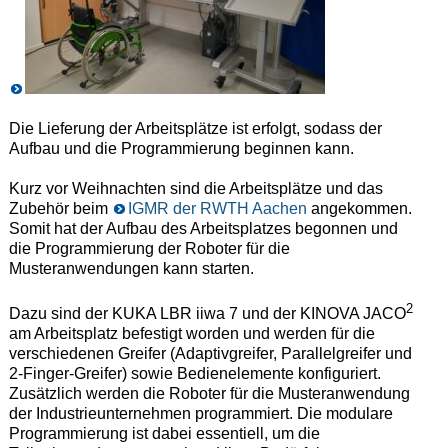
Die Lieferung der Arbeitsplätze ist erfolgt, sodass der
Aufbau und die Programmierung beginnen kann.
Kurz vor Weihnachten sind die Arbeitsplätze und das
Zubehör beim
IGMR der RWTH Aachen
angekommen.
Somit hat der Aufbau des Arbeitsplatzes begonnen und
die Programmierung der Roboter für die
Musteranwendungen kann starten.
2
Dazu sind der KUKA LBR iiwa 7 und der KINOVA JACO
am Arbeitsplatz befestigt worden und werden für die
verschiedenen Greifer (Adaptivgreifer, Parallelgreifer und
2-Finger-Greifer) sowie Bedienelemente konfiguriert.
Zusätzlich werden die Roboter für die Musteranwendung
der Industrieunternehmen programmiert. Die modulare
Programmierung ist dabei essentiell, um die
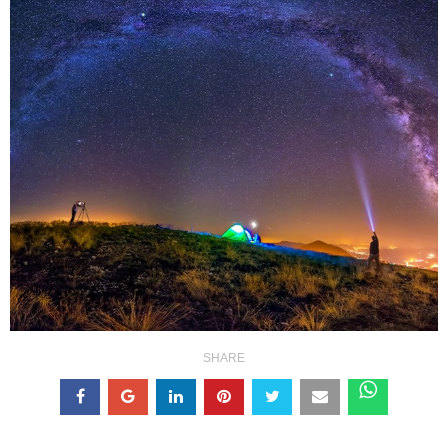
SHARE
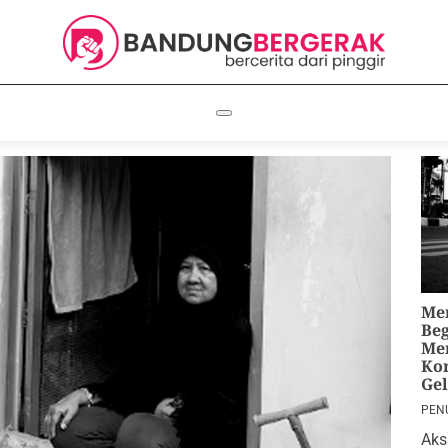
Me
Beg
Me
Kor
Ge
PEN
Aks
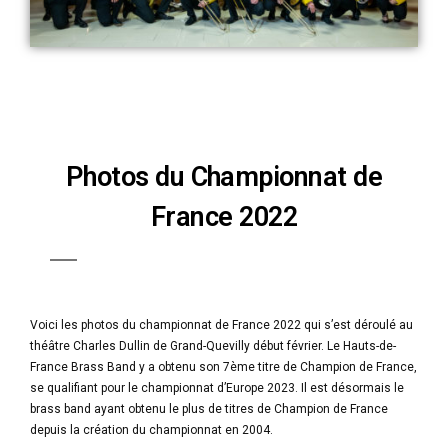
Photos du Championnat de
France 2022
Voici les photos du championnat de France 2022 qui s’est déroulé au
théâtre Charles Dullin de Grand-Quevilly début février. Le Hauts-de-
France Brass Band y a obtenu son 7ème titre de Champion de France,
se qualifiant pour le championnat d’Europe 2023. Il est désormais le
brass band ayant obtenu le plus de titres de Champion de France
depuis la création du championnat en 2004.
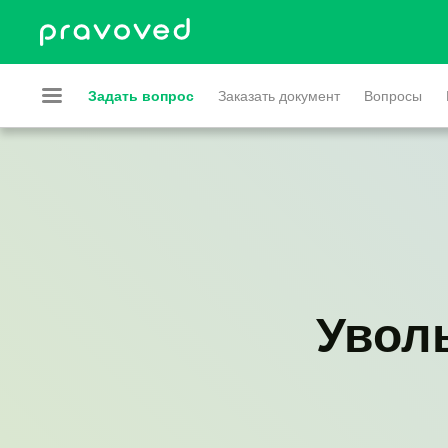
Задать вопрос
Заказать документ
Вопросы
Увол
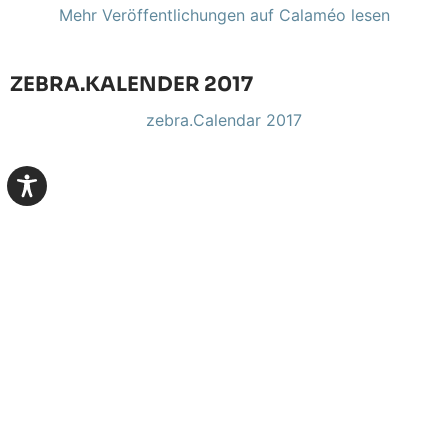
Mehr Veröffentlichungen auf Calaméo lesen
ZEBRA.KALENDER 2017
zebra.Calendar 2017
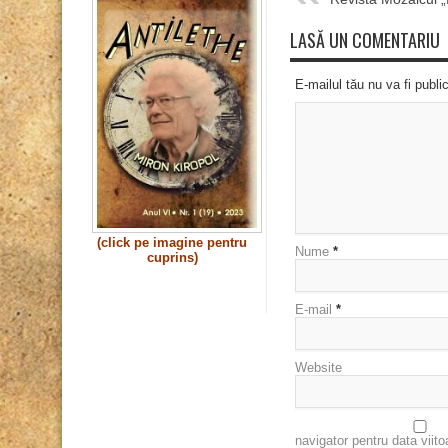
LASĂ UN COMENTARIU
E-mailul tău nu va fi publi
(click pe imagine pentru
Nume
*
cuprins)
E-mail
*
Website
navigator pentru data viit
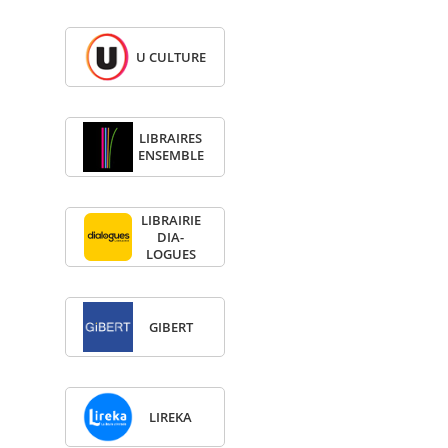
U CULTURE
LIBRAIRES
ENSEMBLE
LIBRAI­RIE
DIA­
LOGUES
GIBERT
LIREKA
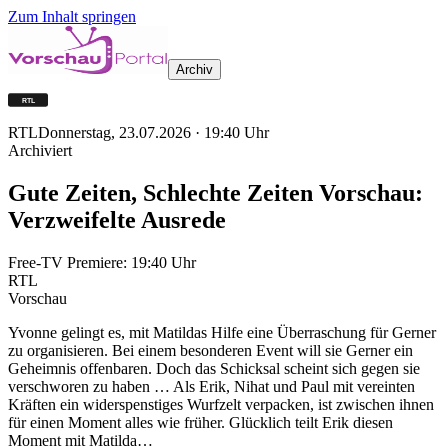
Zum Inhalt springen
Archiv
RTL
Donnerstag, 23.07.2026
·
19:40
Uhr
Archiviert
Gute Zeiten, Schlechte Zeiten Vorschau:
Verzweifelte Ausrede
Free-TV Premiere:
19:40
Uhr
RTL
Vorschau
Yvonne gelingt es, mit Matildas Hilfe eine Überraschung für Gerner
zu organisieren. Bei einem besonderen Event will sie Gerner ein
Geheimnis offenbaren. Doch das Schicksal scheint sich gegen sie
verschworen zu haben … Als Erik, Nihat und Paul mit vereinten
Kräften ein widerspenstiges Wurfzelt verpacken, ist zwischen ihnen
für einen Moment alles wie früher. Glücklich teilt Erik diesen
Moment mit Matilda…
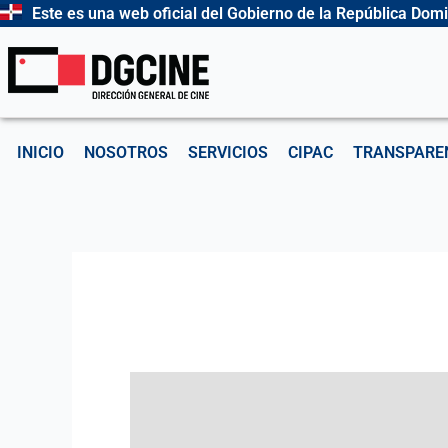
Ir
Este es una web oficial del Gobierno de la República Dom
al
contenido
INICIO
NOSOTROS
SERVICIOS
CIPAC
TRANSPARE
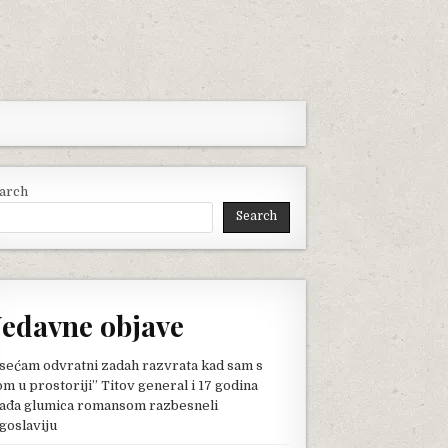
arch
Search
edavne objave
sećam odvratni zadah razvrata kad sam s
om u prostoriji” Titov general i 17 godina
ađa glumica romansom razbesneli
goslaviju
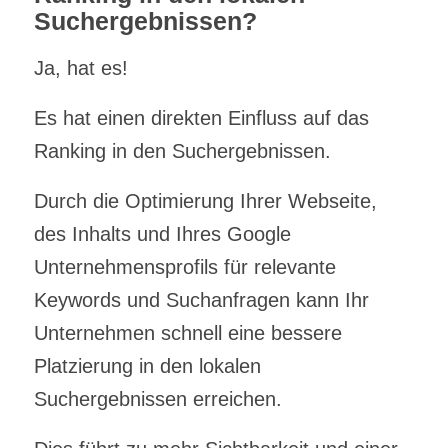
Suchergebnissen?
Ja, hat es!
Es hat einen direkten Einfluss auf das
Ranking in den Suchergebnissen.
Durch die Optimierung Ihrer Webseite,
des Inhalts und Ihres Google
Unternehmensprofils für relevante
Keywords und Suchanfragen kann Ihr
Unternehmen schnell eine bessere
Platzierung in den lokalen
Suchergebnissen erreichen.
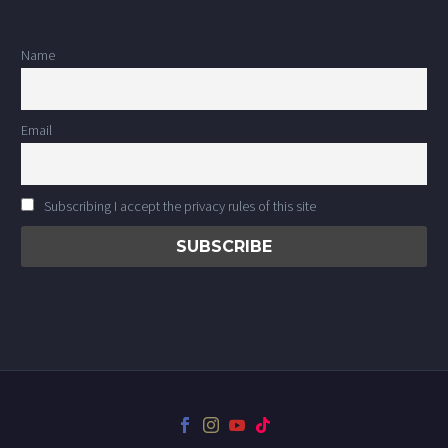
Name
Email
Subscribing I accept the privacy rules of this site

*-*-*

▸ Problem requirements: Reproduce the text of every item above word for word, leaving out the pictures.

▸ Response to this task:
Die Lieferung der Arbeitsplätze ist erfolgt, sodass der
Aufbau und die Programmierung beginnen kann.
Kurz vor Weihnachten sind die Arbeitsplätze und das
Zubehör beim
IGMR der RWTH Aachen
angekommen.
Somit hat der Aufbau des Arbeitsplatzes begonnen und
die Programmierung der Roboter für die
Musteranwendungen kann starten.
2
Dazu sind der KUKA LBR iiwa 7 und der KINOVA JACO
am Arbeitsplatz befestigt worden und werden für die
verschiedenen Greifer (Adaptivgreifer, Parallelgreifer und
2-Finger-Greifer) sowie Bedienelemente konfiguriert.
Zusätzlich werden die Roboter für die Musteranwendung
der Industrieunternehmen programmiert. Die modulare
Programmierung ist dabei essentiell, um die
SHARE
Me
Beg
Me
Kor
Ge
PEN
Aks
Photos du Championnat de
France 2022
Voici les photos du championnat de France 2022 qui s’est déroulé au
théâtre Charles Dullin de Grand-Quevilly début février. Le Hauts-de-
France Brass Band y a obtenu son 7ème titre de Champion de France,
se qualifiant pour le championnat d’Europe 2023. Il est désormais le
brass band ayant obtenu le plus de titres de Champion de France
depuis la création du championnat en 2004.
Задать вопрос
Заказать документ
Вопросы
Увол
Mehr Veröffentlichungen auf Calaméo lesen
ZEBRA.KALENDER 2017
zebra.Calendar 2017
LASĂ UN COMENTARIU
E-mailul tău nu va fi publi
(click pe imagine pentru
Nume
*
cuprins)
E-mail
*
Website
navigator pentru data viit
U CULTURE
LIBRAIRES
ENSEMBLE
LIBRAI­RIE
DIA­
LOGUES
GIBERT
LIREKA
Zum Inhalt springen
Archiv
RTL
Donnerstag, 23.07.2026
·
19:40
Uhr
Archiviert
Gute Zeiten, Schlechte Zeiten Vorschau:
Verzweifelte Ausrede
Free-TV Premiere:
19:40
Uhr
RTL
Vorschau
Yvonne gelingt es, mit Matildas Hilfe eine Überraschung für Gerner
zu organisieren. Bei einem besonderen Event will sie Gerner ein
Geheimnis offenbaren. Doch das Schicksal scheint sich gegen sie
verschworen zu haben … Als Erik, Nihat und Paul mit vereinten
Kräften ein widerspenstiges Wurfzelt verpacken, ist zwischen ihnen
für einen Moment alles wie früher. Glücklich teilt Erik diesen
Moment mit Matilda…
Ir
Este es una web oficial del Gobierno de la República Dom
al
contenido
INICIO
NOSOTROS
SERVICIOS
CIPAC
TRANSPARE
arch
Search
edavne objave
sećam odvratni zadah razvrata kad sam s
om u prostoriji” Titov general i 17 godina
ađa glumica romansom razbesneli
goslaviju
Suchergebnissen?
Ja, hat es!
Es hat einen direkten Einfluss auf das
Ranking in den Suchergebnissen.
Durch die Optimierung Ihrer Webseite,
des Inhalts und Ihres Google
Unternehmensprofils für relevante
Keywords und Suchanfragen kann Ihr
Unternehmen schnell eine bessere
Platzierung in den lokalen
Suchergebnissen erreichen.
Name
Email
Subscribing I accept the privacy rules of this site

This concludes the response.